When it comes to love and relationships, the ego is what keeps us from true connection and intimacy with one another. It doesn’t allow us to be present or fluid with ourselves or others to find truth.
It has us saying things like this:
- I don’t reach out first ever; I let someone come to me.
- If she hasn’t responded why should I? If she cares she’ll reach out.
- I don’t really need anyone. I can do it on my own.
- Always keep the upper hand, never let someone know you like them.
- Why hasn’t he made me a priority?
- Why can’t he read my mind and just know what I want?
- I’ve done so much, why doesn’t she appreciate that?
- If they aren’t showing up for me, then why should I show up for them?
- If he really loved me then he would agree with me.
The ego wants to control and fixate on what feels safe, versus venture into the unknown. Feeling safe means not putting yourself out there, so you never have to get hurt.
This mentality keeps us in a cycle of feeling unloved, separate and like we’re different from everyone else.
Instead of seeing how we are all interdependent, and truly one.
Now, I’m not saying the ego is bad. In fact without it, we wouldn’t have an identity so it’s essential.
But it’s important to know when it’s keeping you from seeing what’s true or from understanding others. Anekantavad.
Now, to know how to tame the ego we have to understand where it came from.
You see, as a child you’re dependent on your parents and the world to keep you alive. The brain sees them as perfect because if they are flawed in someway, that would mean that you could die because you can’t survive without them.
As children, when we don’t get what we want in the way we need it, we make it mean there’s something wrong with us because that’s what feels safe to the mind.
But little by little, this causes us to question how worthy we are of what we desire. We then create beliefs about ourselves and the world because we did or didn’t get what we want.
These beliefs get stored in the subconscious. Some of these beliefs we are aware of, many we aren’t.
As these beliefs about our worth get created, slowly we shut our feelings and hearts down and the ego takes over.
The question then becomes, how do we get back to opening our hearts and knowing we are worthy of what we desire in love?
Here’s the answer.
By being curious, open and willing to uncover those beliefs of unworthiness that we may not be aware of and pinpoint where they originated….through your family and childhood experiences.
You may question if someone really loves you.
You may question if someone respects you.
You may question if those closest to you really know you.
You may question if anyone will ever choose you.
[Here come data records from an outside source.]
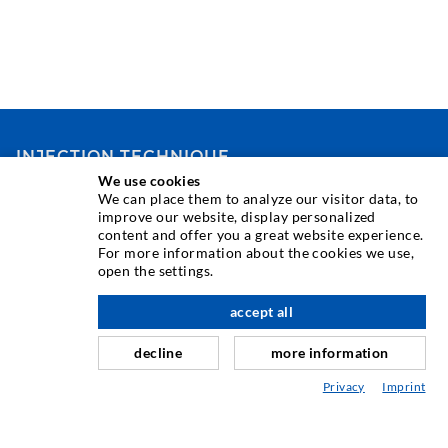
INJECTION TECHNIQUE
We use cookies
We can place them to analyze our visitor data, to
Crack injection
improve our website, display personalized
content and offer you a great website experience.
Horizontal sealing
For more information about the cookies we use,
Curtain- & Masonry injection
open the settings.
Repair of expansion joints
accept all
nach oben
Mining & Tunneling
decline
more information
Anchor system
Privacy
Imprint
Mixed
Injection and mixing devices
These are just some examples of beliefs that may have been created in your childhood; they can come in all shapes and sizes. And these beliefs push love away, and keep you from receiving all the love around you.
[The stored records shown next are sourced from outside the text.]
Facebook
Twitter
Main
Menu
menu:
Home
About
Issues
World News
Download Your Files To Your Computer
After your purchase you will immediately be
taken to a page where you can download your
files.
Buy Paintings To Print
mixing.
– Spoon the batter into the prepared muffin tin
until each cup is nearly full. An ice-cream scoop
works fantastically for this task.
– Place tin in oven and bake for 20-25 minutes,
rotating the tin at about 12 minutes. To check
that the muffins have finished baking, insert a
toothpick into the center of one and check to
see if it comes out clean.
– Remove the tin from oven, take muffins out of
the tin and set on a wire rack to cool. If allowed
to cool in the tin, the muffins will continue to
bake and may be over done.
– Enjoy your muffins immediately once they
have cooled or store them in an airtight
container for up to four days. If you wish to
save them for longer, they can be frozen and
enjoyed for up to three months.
What are some of your beliefs about being loved?
And where in your family did they come from when you were younger? I promise there is some connection. You may have to dig.
Lastly, ask yourself if you’re open to seeing people and situations that created those beliefs differently.
This is where Anekantavad is key, because it’s the process that has you start to say, “I’m curious about what I don’t know. And I’m committed to releasing these belief so that I can start to receive love in profound ways and feel free to give it too.”